■ **PROBLEM DETAILS**:
An exact transcription of all the data is the expected reply.
───
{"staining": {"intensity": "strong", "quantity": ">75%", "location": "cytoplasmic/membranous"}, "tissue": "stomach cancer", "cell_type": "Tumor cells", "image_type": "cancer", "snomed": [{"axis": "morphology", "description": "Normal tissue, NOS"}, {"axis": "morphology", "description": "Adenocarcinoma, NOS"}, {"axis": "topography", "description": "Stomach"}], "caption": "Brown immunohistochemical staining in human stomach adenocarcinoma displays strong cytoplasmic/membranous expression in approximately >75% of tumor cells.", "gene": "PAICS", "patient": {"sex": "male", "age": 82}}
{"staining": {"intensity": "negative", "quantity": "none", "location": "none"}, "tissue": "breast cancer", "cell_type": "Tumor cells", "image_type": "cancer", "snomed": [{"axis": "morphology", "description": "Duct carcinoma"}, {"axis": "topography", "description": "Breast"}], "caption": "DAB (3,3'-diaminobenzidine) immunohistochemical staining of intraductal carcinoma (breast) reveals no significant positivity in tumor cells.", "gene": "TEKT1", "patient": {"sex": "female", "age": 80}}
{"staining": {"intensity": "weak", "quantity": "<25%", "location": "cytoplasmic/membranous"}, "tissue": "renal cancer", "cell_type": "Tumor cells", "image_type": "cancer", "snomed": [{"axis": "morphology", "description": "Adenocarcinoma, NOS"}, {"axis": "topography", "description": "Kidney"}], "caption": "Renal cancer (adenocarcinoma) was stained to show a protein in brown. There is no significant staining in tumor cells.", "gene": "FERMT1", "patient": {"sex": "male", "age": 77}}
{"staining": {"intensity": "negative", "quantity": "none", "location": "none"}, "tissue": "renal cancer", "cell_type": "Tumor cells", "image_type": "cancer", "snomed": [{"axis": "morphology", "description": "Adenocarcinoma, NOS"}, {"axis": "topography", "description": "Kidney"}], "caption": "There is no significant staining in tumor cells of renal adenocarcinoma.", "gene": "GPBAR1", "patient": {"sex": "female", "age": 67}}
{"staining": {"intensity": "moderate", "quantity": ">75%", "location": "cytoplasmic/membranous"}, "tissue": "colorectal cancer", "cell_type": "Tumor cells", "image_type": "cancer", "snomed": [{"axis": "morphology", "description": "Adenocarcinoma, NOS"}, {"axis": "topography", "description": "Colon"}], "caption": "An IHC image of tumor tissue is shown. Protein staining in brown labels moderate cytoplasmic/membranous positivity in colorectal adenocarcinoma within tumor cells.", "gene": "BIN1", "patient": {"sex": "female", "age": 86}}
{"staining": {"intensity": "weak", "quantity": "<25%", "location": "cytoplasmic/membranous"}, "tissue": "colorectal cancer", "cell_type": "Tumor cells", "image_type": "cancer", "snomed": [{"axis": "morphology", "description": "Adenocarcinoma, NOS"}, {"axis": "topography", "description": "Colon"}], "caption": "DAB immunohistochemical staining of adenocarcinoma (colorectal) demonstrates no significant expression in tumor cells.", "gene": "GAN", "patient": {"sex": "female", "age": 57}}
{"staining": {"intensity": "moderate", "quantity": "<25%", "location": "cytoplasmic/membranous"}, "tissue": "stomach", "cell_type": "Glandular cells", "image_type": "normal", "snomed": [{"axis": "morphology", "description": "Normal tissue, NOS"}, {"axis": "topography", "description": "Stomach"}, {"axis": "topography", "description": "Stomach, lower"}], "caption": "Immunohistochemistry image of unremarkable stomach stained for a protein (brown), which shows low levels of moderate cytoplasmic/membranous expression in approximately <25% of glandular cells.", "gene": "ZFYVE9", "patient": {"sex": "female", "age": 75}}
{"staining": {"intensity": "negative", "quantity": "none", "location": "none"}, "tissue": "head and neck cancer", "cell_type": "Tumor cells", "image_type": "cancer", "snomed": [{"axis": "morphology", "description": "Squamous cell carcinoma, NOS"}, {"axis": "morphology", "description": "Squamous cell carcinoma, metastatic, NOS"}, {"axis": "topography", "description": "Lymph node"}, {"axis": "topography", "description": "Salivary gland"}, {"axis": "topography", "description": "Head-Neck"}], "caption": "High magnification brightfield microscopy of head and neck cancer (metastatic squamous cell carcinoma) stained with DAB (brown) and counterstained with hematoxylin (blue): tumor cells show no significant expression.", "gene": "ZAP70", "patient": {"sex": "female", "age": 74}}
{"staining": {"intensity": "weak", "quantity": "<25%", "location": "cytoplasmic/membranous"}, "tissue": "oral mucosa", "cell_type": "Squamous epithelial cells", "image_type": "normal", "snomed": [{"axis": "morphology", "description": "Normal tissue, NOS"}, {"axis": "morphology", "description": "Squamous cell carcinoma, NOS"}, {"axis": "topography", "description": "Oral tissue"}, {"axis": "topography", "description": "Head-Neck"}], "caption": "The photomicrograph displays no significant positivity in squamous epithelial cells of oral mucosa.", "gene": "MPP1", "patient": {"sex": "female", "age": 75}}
───
■ **ANSWER SECTION**:
{"staining": {"intensity": "strong", "quantity": ">75%", "location": "cytoplasmic/membranous"}, "tissue": "stomach cancer", "cell_type": "Tumor cells", "image_type": "cancer", "snomed": [{"axis": "morphology", "description": "Normal tissue, NOS"}, {"axis": "morphology", "description": "Adenocarcinoma, NOS"}, {"axis": "topography", "description": "Stomach"}], "caption": "Brown immunohistochemical staining in human stomach adenocarcinoma displays strong cytoplasmic/membranous expression in approximately >75% of tumor cells.", "gene": "PAICS", "patient": {"sex": "male", "age": 82}}
{"staining": {"intensity": "negative", "quantity": "none", "location": "none"}, "tissue": "breast cancer", "cell_type": "Tumor cells", "image_type": "cancer", "snomed": [{"axis": "morphology", "description": "Duct carcinoma"}, {"axis": "topography", "description": "Breast"}], "caption": "DAB (3,3'-diaminobenzidine) immunohistochemical staining of intraductal carcinoma (breast) reveals no significant positivity in tumor cells.", "gene": "TEKT1", "patient": {"sex": "female", "age": 80}}
{"staining": {"intensity": "weak", "quantity": "<25%", "location": "cytoplasmic/membranous"}, "tissue": "renal cancer", "cell_type": "Tumor cells", "image_type": "cancer", "snomed": [{"axis": "morphology", "description": "Adenocarcinoma, NOS"}, {"axis": "topography", "description": "Kidney"}], "caption": "Renal cancer (adenocarcinoma) was stained to show a protein in brown. There is no significant staining in tumor cells.", "gene": "FERMT1", "patient": {"sex": "male", "age": 77}}
{"staining": {"intensity": "negative", "quantity": "none", "location": "none"}, "tissue": "renal cancer", "cell_type": "Tumor cells", "image_type": "cancer", "snomed": [{"axis": "morphology", "description": "Adenocarcinoma, NOS"}, {"axis": "topography", "description": "Kidney"}], "caption": "There is no significant staining in tumor cells of renal adenocarcinoma.", "gene": "GPBAR1", "patient": {"sex": "female", "age": 67}}
{"staining": {"intensity": "moderate", "quantity": ">75%", "location": "cytoplasmic/membranous"}, "tissue": "colorectal cancer", "cell_type": "Tumor cells", "image_type": "cancer", "snomed": [{"axis": "morphology", "description": "Adenocarcinoma, NOS"}, {"axis": "topography", "description": "Colon"}], "caption": "An IHC image of tumor tissue is shown. Protein staining in brown labels moderate cytoplasmic/membranous positivity in colorectal adenocarcinoma within tumor cells.", "gene": "BIN1", "patient": {"sex": "female", "age": 86}}
{"staining": {"intensity": "weak", "quantity": "<25%", "location": "cytoplasmic/membranous"}, "tissue": "colorectal cancer", "cell_type": "Tumor cells", "image_type": "cancer", "snomed": [{"axis": "morphology", "description": "Adenocarcinoma, NOS"}, {"axis": "topography", "description": "Colon"}], "caption": "DAB immunohistochemical staining of adenocarcinoma (colorectal) demonstrates no significant expression in tumor cells.", "gene": "GAN", "patient": {"sex": "female", "age": 57}}
{"staining": {"intensity": "moderate", "quantity": "<25%", "location": "cytoplasmic/membranous"}, "tissue": "stomach", "cell_type": "Glandular cells", "image_type": "normal", "snomed": [{"axis": "morphology", "description": "Normal tissue, NOS"}, {"axis": "topography", "description": "Stomach"}, {"axis": "topography", "description": "Stomach, lower"}], "caption": "Immunohistochemistry image of unremarkable stomach stained for a protein (brown), which shows low levels of moderate cytoplasmic/membranous expression in approximately <25% of glandular cells.", "gene": "ZFYVE9", "patient": {"sex": "female", "age": 75}}
{"staining": {"intensity": "negative", "quantity": "none", "location": "none"}, "tissue": "head and neck cancer", "cell_type": "Tumor cells", "image_type": "cancer", "snomed": [{"axis": "morphology", "description": "Squamous cell carcinoma, NOS"}, {"axis": "morphology", "description": "Squamous cell carcinoma, metastatic, NOS"}, {"axis": "topography", "description": "Lymph node"}, {"axis": "topography", "description": "Salivary gland"}, {"axis": "topography", "description": "Head-Neck"}], "caption": "High magnification brightfield microscopy of head and neck cancer (metastatic squamous cell carcinoma) stained with DAB (brown) and counterstained with hematoxylin (blue): tumor cells show no significant expression.", "gene": "ZAP70", "patient": {"sex": "female", "age": 74}}
{"staining": {"intensity": "weak", "quantity": "<25%", "location": "cytoplasmic/membranous"}, "tissue": "oral mucosa", "cell_type": "Squamous epithelial cells", "image_type": "normal", "snomed": [{"axis": "morphology", "description": "Normal tissue, NOS"}, {"axis": "morphology", "description": "Squamous cell carcinoma, NOS"}, {"axis": "topography", "description": "Oral tissue"}, {"axis": "topography", "description": "Head-Neck"}], "caption": "The photomicrograph displays no significant positivity in squamous epithelial cells of oral mucosa.", "gene": "MPP1", "patient": {"sex": "female", "age": 75}}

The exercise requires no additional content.